**Text excerpt:**
[Start of Attachment]
8-K 1 j9583_8k.htm 8-K

 

SECURITIES AND EXCHANGE COMMISSION

Washington, D.C.  20549

 

 

FORM 8-K

 

 

CURRENT REPORT

Pursuant to Section 13 or 15(d)

of the Securities Exchange Act of 1934

 

Date of Report (Date of earliest event reported):  April 7, 2003

 

 

SILICON IMAGE, INC.

(Exact name of Registrant as specified in its charter)

 

 

Delaware

(State or other jurisdiction of incorporation)

 

000-26887

 

 

 

77-0396307

(Commission  File Number)

 

 

 

(IRS Employer Identification No.)

 

 

1060 East Arques Ave., Sunnyvale, CA

 

94085

(Address of principal executive offices)

 

(Zip Code)

 

 

(408) 616-4000

(Registrant’s telephone number)

 

 

 

(Former name or former address, if changed since last report)

 



 

ITEM 2:         ACQUISITION OR DISPOSITION OF ASSETS.

 

 

On April 7, 2003, Silicon Image, Inc., a Delaware corporation, completed its acquisition of TransWarp Networks, Inc., a Delaware corporation.  The acquisition was effectuated by merging TransWarp Networks with and into a wholly-owned subsidiary of Silicon Image, with the subsidiary surviving the merger.  The merger is intended to qualify as a tax-free reorganization, and Silicon Image will account for the acquisition using the purchase method of accounting.
[End of Attachment]
**Dataset excerpts:**
[Start of Attachment]
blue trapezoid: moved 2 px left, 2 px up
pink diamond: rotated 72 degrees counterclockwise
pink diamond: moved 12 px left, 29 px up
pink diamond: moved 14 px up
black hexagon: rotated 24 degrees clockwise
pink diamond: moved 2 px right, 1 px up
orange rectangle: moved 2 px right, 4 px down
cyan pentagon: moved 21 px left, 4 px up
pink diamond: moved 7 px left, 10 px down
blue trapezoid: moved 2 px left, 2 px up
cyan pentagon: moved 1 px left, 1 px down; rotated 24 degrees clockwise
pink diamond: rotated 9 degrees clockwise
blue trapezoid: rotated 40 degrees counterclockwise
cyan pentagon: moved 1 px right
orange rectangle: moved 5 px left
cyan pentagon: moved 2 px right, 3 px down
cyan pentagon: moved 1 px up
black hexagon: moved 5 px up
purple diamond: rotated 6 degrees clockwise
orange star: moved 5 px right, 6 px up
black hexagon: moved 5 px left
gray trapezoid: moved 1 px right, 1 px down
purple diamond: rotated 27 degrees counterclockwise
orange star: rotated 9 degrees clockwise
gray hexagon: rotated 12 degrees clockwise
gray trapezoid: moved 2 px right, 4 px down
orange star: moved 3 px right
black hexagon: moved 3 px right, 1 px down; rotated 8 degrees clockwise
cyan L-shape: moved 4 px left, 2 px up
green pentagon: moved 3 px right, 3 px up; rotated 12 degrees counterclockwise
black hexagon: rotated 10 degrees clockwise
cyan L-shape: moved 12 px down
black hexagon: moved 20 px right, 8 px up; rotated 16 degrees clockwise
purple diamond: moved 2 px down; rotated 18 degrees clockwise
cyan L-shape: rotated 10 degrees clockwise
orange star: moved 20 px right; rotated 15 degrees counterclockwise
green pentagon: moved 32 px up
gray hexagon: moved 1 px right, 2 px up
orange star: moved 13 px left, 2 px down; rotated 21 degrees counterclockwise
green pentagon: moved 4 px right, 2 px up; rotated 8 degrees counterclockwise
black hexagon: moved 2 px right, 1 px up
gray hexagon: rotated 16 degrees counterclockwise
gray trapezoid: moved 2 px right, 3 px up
[End of Attachment]
**Directions:**
A) In the Silicon Image filing, on what date was the acquisition of TransWarp Networks completed?
B) Write out everything in the Silicon Image filing from "ITEM 2:         ACQUISITION" down to "method of accounting.".
C) Pick up the Silicon Image filing where it stops, and keep writing it.
The entries are not needed for any of the work here.

**Responses for each task:**
A) April 7, 2003.

B)
ITEM 2:         ACQUISITION OR DISPOSITION OF ASSETS.

 

 

On April 7, 2003, Silicon Image, Inc., a Delaware corporation, completed its acquisition of TransWarp Networks, Inc., a Delaware corporation.  The acquisition was effectuated by merging TransWarp Networks with and into a wholly-owned subsidiary of Silicon Image, with the subsidiary surviving the merger.  The merger is intended to qualify as a tax-free reorganization, and Silicon Image will account for the acquisition using the purchase method of accounting.

C)
In connection with the acquisition, Silicon Image issued approximately 2,500,817 shares of common stock in exchange for all of the outstanding shares of TransWarp Networks capital stock, and converted all outstanding TransWarp Networks options into options to purchase approximately 760,145 shares of Silicon Image common stock.  Approximately 391,579 of the shares of Silicon Image common stock issued will be held in escrow for a period of eighteen months as collateral for indemnity obligations of the principal TransWarp Networks stockholders.  Silicon Image also assumed TransWarp Network’s 2002 Stock Option/Stock Issuance Plan, under which a reserve of approximately 116,461 shares of Silicon Image common stock remained available for future issuance as of April 7, 2003.  In addition, some employees of TransWarp Networks, including an executive officer, will become employees of Silicon Image, and Silicon Image may in the future grant additional options in connection with these employment arrangements.

 

A press release announcing the transaction is attached as Exhibit 99.01 to this report.

 

2



 

ITEM 7: FINANCIAL STATEMENTS, PRO FORMA FINANCIAL INFORMATION AND EXHIBITS.

 

 

(c)           Exhibits.

 

2.01                           Agreement and Plan of Reorganization, dated December 9, 2002, among Silicon Image, a wholly owned subsidiary of Silicon Image, TransWarp Networks, Inc., certain stockholders of TransWarp Networks and TransWarp Networks’ stockholder agent.

 

99.01                     Press Release issued by Silicon Image on March 24, 2003, announcing the merger.

 

3



 

SIGNATURE

 

Pursuant to the requirements of the Securities Exchange Act of 1934, the Registrant has duly caused this report to be signed on its behalf by the undersigned hereunto duly authorized.

 

 

Date:  April 21, 2003

SILICON IMAGE, INC.

 

 

 

 

 

By:

/s/ Robert G. Gargus

 

 

 

Robert G. Gargus

Vice President Finance and Administration

and Chief Financial Officer

 

4



 

Exhibit Index

 

 

Exhibit No.

 

Title

 

2.01

 

Agreement and Plan of Reorganization, dated December 9, 2002, among Silicon Image, a wholly owned subsidiary of Silicon Image, TransWarp Networks, Inc., certain stockholders of TransWarp Networks and TransWarp Networks’ stockholder agent.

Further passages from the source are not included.